Education Ministry monitoring revised nursery entry programme

Although faced with a potential challenge that could have hampered the learning process of nursery-age children, Minister of Education Priya Manickchand has reported that there were no major complaints.
The Ministry had introduced a revised entry age for nursery children which kicked into motion at the start of the school year in September last.  Previously a child had to be three years old by March 31 in order to enter Nursery School in September of the same year. However, with the revised undertaking by the Ministry, children were eligible to enter the nursery level in September even if they would have turned three in June.

 

Minister Manickchand at her most recent press conference at the Kingston Georgetown, National Centre for Education Resource Development (NCERD), informed that her Ministry has been closely monitoring the revised tactic.
According to the Minister, ahead of introducing the revised age of entry, the Ministry had started holding national consultations in 2013. She however, noted that “I didn’t think that we were prepared in the system to accommodate these children in September 2013, for many reasons…” At the time, Manickchand said that the Ministry was not able to ascertain how many children would have been eligible for acceptance.
She however noted that based on figures from the General Registrar Office, it was evident that there were about 1,000 new births every month.
“We could have estimated that it would be about 3,000 more children added with the three months period that we were allowing for…The problem with that, is that, we didn’t know how the children would be spread out,” said the Minister.
Added to this, she said that “we didn’t know whether we would have most of them in Georgetown; all of them in Georgetown; none in a particular Region; if a particular school would have 500 new children while no other school had any; we had to really plan for it and get our parents to register (their children).”
And so registration for nursery children started in January as opposed to previous years, when it started around April/May to allow the Ministry to make preparations to accommodate the additional children.  The Minister continued that “frankly we haven’t had any major complaints. I haven’t heard of any, but nursery-age children are always, when they get into schools, first they will bawl the school down for maybe the first week, and they bawl a little bit less for the first month and by the end of the first term they settle in.”

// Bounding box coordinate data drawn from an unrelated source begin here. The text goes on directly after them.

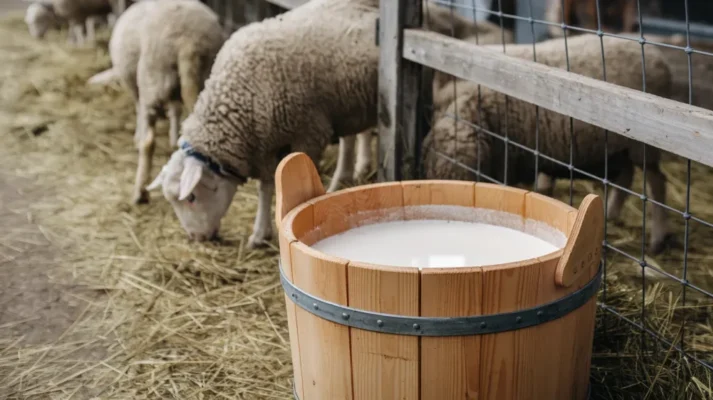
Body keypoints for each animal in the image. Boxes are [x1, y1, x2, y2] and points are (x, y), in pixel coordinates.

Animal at [88, 0, 224, 205]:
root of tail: (188, 41)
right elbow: (175, 111)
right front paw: (173, 138)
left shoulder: (134, 86)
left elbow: (139, 112)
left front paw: (138, 136)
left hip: (152, 80)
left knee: (149, 142)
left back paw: (140, 192)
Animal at [142, 0, 382, 247]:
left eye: (191, 197)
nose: (197, 238)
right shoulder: (264, 145)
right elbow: (266, 188)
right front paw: (260, 234)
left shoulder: (309, 134)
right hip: (349, 100)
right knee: (354, 136)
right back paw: (348, 176)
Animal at [422, 33, 672, 253]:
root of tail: (656, 56)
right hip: (619, 146)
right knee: (627, 174)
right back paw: (611, 213)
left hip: (644, 145)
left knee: (657, 182)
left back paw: (657, 240)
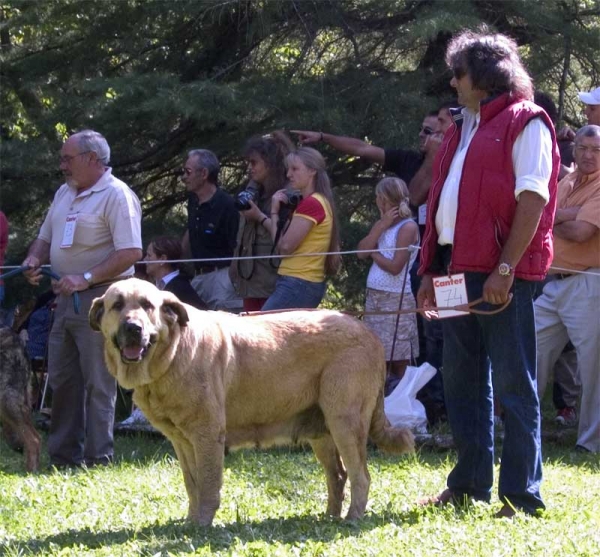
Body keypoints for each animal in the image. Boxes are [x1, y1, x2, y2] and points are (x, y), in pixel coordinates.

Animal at [89, 280, 414, 524]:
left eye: (147, 306)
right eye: (117, 305)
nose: (133, 328)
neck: (172, 353)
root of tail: (369, 332)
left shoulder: (208, 435)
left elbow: (208, 484)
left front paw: (202, 525)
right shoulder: (182, 441)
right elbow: (192, 484)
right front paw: (191, 521)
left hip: (345, 421)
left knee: (361, 476)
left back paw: (351, 519)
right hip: (322, 431)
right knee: (338, 475)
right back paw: (329, 516)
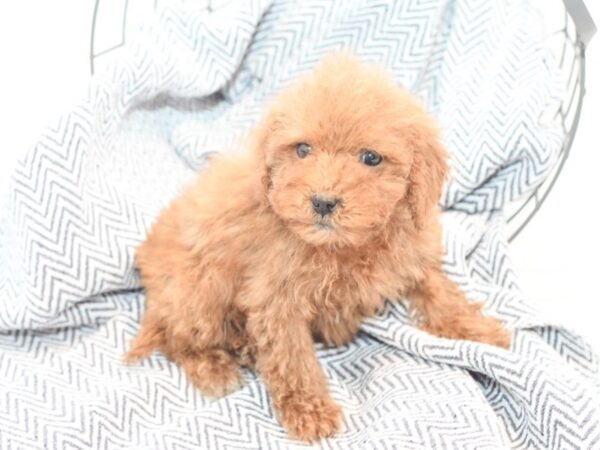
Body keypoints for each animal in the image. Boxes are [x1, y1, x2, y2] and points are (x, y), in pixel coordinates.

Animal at [126, 54, 510, 442]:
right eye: (302, 149)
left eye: (371, 158)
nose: (323, 202)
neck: (343, 246)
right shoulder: (276, 301)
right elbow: (292, 358)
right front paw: (308, 410)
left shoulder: (410, 251)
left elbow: (439, 289)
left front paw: (477, 329)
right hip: (200, 287)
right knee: (177, 338)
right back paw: (213, 368)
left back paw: (243, 345)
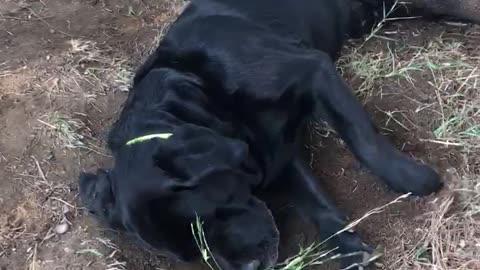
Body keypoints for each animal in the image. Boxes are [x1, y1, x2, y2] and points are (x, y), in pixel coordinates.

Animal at [79, 1, 442, 268]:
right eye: (194, 254)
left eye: (210, 215)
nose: (251, 267)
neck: (197, 84)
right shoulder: (271, 150)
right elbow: (314, 203)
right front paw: (349, 248)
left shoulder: (313, 71)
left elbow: (362, 139)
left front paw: (413, 179)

Another known issue that children face, the Minister said, is that of limited independence, whereby some of them are unable to use the toilets or are unable to eat by themselves.
“We could have had a major problem on our hands if this was really going to hamper the learning environment for all the children in the classroom,” noted the Minister. But according to her, the Ministry was able to minimise a series of potential problems by inviting about 90 per cent of the entrants’ parents to meetings, ahead of the start of the school year (July/August holiday), that sought to solicit their (parents) support to prepare their children for school.
“We asked them to teach their children and be of help in the home, but that flew under the radar…the press wasn’t interested in that,” said the Minister as she pointed out that “we had parents who knew what would be expected of their children and what they could help with over the holidays.”
The end result, the Minister said, is that the nursery system was able to receive children who were more prepared in September than ever before.
“All of our children are never going to be able to use the toilet and so on before they go to school, you will always have that percentage that the teachers will have to work with,” said Manickchand as she reiterated that “most of our children are prepared and ready for learning.”